■ PROBLEM DESCRIPTION: Copy verbatim the lines of the records from the line with "When facing significant opposition, folding" up to and including the line with "1) The first".

Extracted records
+---+

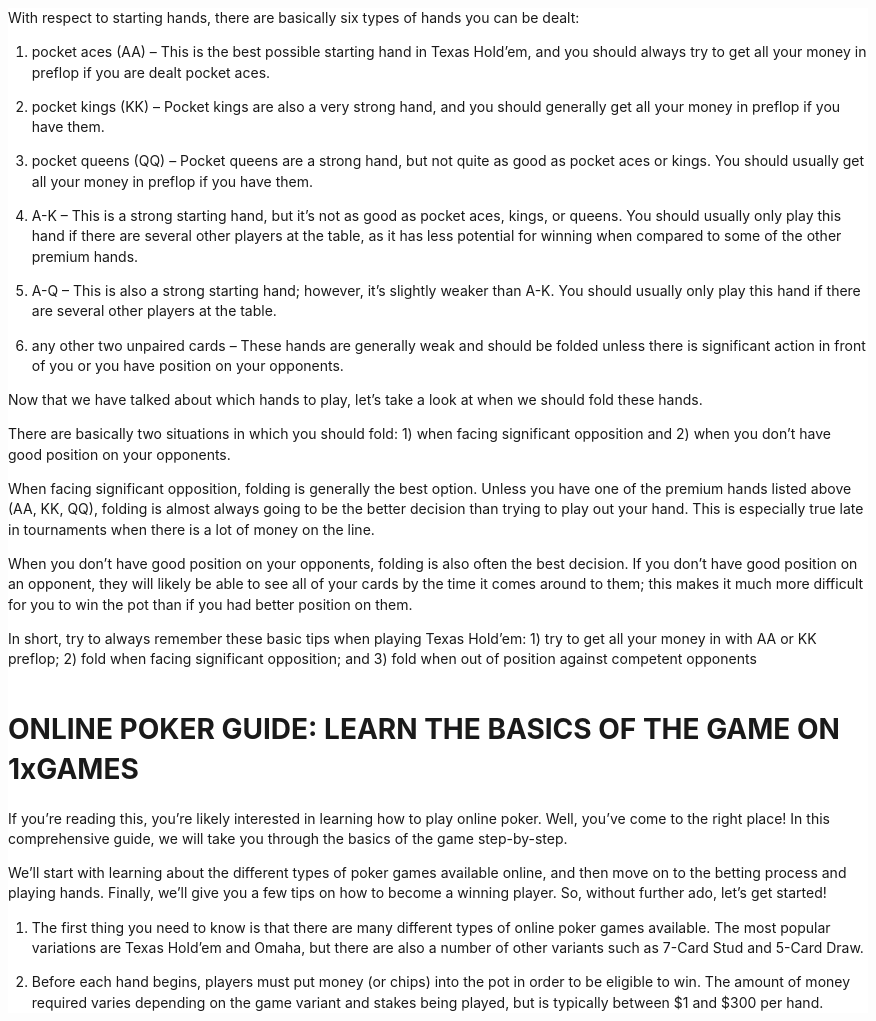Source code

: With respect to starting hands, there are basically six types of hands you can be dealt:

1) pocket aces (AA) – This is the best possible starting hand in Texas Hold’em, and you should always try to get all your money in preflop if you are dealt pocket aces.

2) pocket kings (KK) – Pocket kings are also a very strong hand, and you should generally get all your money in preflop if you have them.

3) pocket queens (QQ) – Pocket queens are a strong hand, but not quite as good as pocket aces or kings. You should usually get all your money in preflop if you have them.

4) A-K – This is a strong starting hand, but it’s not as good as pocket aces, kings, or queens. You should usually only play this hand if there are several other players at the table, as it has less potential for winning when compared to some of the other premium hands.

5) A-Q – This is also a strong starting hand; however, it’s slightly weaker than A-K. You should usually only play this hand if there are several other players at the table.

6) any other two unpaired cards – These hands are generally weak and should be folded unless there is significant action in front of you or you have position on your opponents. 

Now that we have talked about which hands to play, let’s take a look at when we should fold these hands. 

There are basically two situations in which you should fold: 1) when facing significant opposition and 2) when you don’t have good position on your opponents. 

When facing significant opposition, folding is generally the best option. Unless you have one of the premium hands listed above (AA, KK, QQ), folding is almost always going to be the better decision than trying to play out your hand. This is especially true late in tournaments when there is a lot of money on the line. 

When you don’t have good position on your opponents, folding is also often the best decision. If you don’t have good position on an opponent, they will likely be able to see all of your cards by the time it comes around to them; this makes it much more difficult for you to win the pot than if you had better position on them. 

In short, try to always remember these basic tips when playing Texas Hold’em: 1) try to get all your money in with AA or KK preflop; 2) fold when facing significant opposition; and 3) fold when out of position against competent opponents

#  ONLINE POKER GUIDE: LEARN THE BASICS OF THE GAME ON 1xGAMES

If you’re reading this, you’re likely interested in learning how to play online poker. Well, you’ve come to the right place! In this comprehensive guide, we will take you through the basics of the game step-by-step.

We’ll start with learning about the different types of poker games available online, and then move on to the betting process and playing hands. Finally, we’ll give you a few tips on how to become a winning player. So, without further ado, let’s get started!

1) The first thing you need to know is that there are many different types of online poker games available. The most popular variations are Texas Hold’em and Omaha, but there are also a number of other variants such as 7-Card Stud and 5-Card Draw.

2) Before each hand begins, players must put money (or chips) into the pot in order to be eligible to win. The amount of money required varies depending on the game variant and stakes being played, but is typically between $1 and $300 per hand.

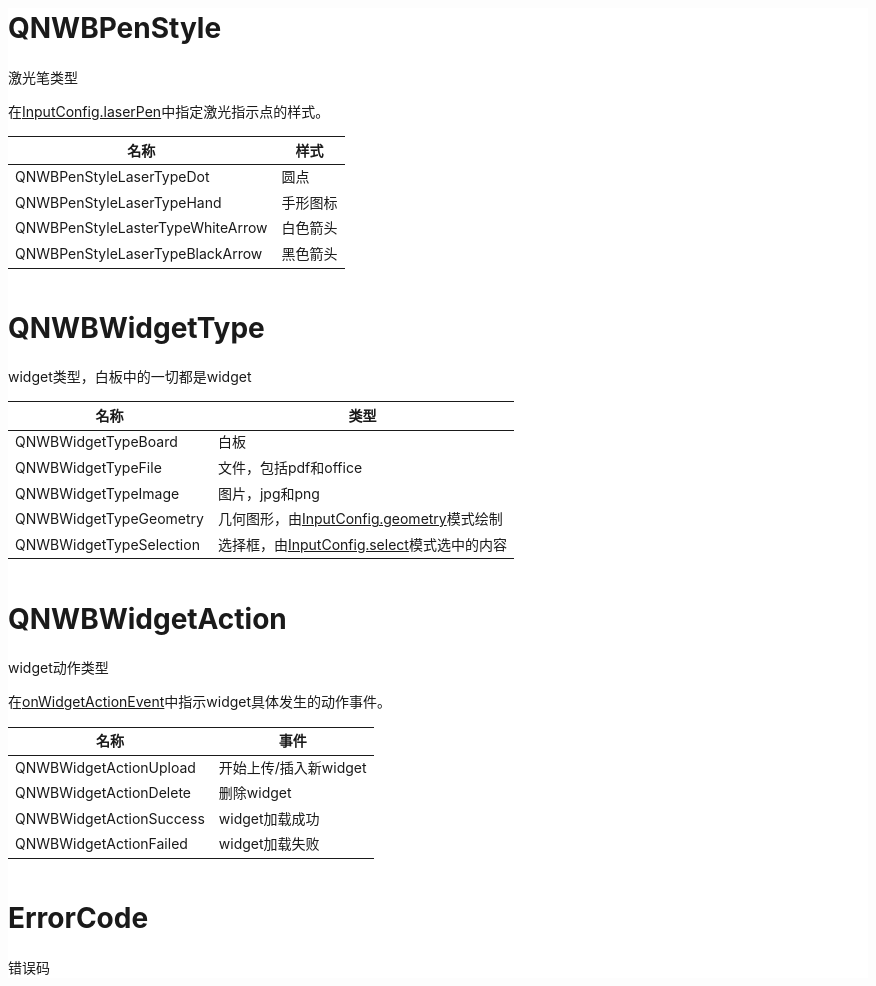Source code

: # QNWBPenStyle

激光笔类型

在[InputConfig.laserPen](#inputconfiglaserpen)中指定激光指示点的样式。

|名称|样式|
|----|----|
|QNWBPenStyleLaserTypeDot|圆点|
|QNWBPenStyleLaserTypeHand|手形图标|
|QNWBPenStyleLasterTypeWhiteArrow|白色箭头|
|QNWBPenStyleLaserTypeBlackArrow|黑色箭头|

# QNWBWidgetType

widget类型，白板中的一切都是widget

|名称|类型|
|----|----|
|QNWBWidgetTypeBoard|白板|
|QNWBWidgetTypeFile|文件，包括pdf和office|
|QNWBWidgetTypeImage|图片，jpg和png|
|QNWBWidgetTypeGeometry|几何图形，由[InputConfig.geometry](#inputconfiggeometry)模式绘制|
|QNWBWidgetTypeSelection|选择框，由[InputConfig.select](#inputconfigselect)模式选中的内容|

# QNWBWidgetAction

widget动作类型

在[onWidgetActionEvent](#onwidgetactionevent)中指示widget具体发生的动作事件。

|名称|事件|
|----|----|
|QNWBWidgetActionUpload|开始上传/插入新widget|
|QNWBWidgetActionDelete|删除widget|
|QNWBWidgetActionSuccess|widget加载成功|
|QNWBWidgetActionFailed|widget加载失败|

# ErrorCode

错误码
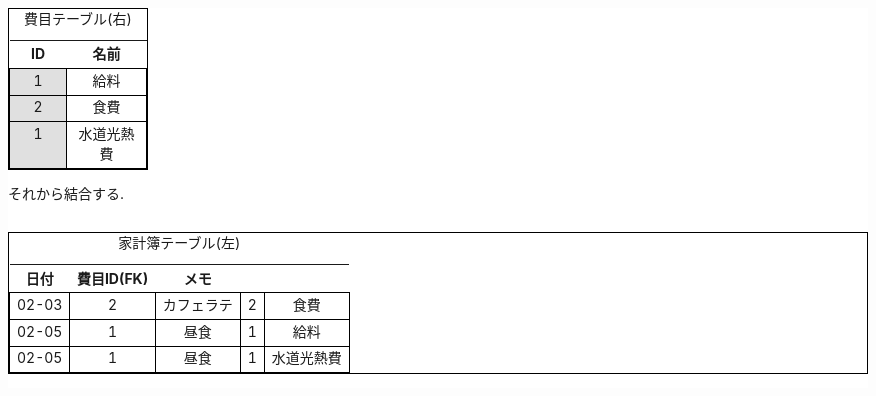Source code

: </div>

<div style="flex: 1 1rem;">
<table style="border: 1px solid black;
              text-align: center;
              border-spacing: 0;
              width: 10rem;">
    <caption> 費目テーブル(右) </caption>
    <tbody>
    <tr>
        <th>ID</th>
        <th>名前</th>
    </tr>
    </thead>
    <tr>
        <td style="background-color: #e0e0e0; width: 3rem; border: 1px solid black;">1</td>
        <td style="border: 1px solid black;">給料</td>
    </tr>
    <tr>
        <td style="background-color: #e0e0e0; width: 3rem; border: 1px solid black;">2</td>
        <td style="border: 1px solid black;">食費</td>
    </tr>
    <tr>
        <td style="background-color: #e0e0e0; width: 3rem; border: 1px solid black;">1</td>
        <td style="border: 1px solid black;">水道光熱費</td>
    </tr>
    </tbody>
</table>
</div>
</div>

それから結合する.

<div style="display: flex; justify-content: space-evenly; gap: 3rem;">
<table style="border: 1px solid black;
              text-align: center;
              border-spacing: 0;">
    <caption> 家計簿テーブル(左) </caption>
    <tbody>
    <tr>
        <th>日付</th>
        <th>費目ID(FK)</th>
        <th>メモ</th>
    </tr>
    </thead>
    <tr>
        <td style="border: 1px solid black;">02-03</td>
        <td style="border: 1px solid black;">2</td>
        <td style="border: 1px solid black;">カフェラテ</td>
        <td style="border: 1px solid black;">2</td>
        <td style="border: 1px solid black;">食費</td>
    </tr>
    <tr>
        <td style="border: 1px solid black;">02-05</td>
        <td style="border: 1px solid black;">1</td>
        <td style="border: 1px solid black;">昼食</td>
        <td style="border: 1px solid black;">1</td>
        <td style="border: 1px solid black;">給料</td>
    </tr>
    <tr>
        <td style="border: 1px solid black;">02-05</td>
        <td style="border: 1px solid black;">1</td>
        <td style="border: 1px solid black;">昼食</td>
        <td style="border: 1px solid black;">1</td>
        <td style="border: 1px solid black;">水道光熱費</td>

+---+

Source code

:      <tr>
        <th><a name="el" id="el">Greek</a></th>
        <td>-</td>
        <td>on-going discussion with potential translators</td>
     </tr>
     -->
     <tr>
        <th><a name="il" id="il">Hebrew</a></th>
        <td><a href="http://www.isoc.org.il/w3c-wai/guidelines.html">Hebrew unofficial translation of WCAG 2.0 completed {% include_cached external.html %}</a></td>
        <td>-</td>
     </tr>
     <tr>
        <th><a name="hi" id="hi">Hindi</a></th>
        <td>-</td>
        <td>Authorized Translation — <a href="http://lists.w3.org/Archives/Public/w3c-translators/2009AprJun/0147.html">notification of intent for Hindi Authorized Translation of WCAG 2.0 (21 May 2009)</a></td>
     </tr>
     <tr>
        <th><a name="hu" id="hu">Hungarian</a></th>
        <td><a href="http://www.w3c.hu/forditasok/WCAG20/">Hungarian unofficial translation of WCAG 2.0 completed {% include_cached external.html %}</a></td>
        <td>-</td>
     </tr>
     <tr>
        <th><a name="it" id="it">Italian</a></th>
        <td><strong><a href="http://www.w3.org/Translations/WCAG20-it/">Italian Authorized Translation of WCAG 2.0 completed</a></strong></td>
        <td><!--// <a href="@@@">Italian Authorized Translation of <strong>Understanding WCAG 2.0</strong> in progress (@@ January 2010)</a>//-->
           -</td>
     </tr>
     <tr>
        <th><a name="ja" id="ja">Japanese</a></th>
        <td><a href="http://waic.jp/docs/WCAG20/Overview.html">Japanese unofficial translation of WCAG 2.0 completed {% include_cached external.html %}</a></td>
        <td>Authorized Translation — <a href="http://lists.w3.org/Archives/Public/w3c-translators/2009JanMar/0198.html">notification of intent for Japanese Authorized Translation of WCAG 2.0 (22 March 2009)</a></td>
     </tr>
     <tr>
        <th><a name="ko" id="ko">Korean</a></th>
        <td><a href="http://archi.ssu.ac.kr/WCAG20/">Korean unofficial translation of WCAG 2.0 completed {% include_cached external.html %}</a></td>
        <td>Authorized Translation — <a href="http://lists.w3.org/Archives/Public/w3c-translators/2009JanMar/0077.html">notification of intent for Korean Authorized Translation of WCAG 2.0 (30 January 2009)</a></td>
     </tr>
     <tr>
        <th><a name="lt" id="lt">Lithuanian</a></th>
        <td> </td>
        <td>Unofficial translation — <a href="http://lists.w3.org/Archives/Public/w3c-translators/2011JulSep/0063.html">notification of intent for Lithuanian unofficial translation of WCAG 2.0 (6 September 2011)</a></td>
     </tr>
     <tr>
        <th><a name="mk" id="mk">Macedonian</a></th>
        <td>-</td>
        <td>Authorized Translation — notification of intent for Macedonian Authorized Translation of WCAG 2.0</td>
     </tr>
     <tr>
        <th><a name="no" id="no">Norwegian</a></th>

+---+

■ SOLUTION TO THIS TASK:
When facing significant opposition, folding is generally the best option. Unless you have one of the premium hands listed above (AA, KK, QQ), folding is almost always going to be the better decision than trying to play out your hand. This is especially true late in tournaments when there is a lot of money on the line. 

When you don’t have good position on your opponents, folding is also often the best decision. If you don’t have good position on an opponent, they will likely be able to see all of your cards by the time it comes around to them; this makes it much more difficult for you to win the pot than if you had better position on them. 

In short, try to always remember these basic tips when playing Texas Hold’em: 1) try to get all your money in with AA or KK preflop; 2) fold when facing significant opposition; and 3) fold when out of position against competent opponents

#  ONLINE POKER GUIDE: LEARN THE BASICS OF THE GAME ON 1xGAMES

If you’re reading this, you’re likely interested in learning how to play online poker. Well, you’ve come to the right place! In this comprehensive guide, we will take you through the basics of the game step-by-step.

We’ll start with learning about the different types of poker games available online, and then move on to the betting process and playing hands. Finally, we’ll give you a few tips on how to become a winning player. So, without further ado, let’s get started!

1) The first thing you need to know is that there are many different types of online poker games available. The most popular variations are Texas Hold’em and Omaha, but there are also a number of other variants such as 7-Card Stud and 5-Card Draw.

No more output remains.